Problem?
Given the input sentence:
Hello, Mr. Anderson.
The default sentence tokenizer (punkt, and the nltk sample pickle), turns this into:
Sentence 1: Hello, Mr
Sentence 2: Anderson
When it should really remain as it was.
Why is an existing solution so hard to find?
Is there a general solution to this? This seems to be a common problem, as it is even mentioned in the nltk python tutorial book.
Sentence segmentation is difficult because period is used to mark abbreviations, and some periods simultaneously mark an abbreviation and terminate a sentence, as often happens with acronyms like U.S.A.
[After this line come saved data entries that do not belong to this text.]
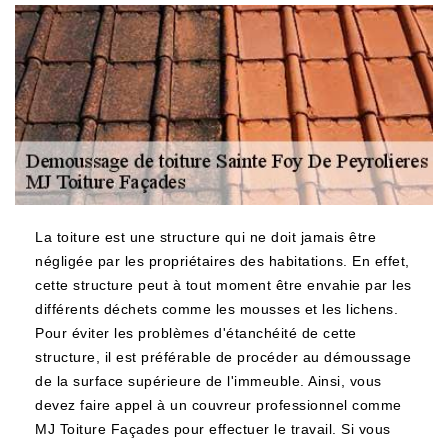
La toiture est une structure qui ne doit jamais être
négligée par les propriétaires des habitations. En effet,
cette structure peut à tout moment être envahie par les
différents déchets comme les mousses et les lichens.
Pour éviter les problèmes d'étanchéité de cette
structure, il est préférable de procéder au démoussage
de la surface supérieure de l'immeuble. Ainsi, vous
devez faire appel à un couvreur professionnel comme
MJ Toiture Façades pour effectuer le travail. Si vous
However all of the solutions I've seen are either based on manually entering abbreviations, such as this one; or on training a new pickle - because my searches will not turn up ones that others have trained (the first rule of sentence boundary disambiguation...).
Manually building a list of English abbreviations is a bit of a daunting task; and I haven't found any clear documentation for such a list in nltk.
My current approach: I'm trying to write a webscraper to use this list. And I hate it. The list is far from complete, best I can really hope for is to expand the webscraper to combine several such lists. I'll then use the list to form hypothetical abbreviation expansions and see if they make sense... who am I kidding? I'll probably go back to bed.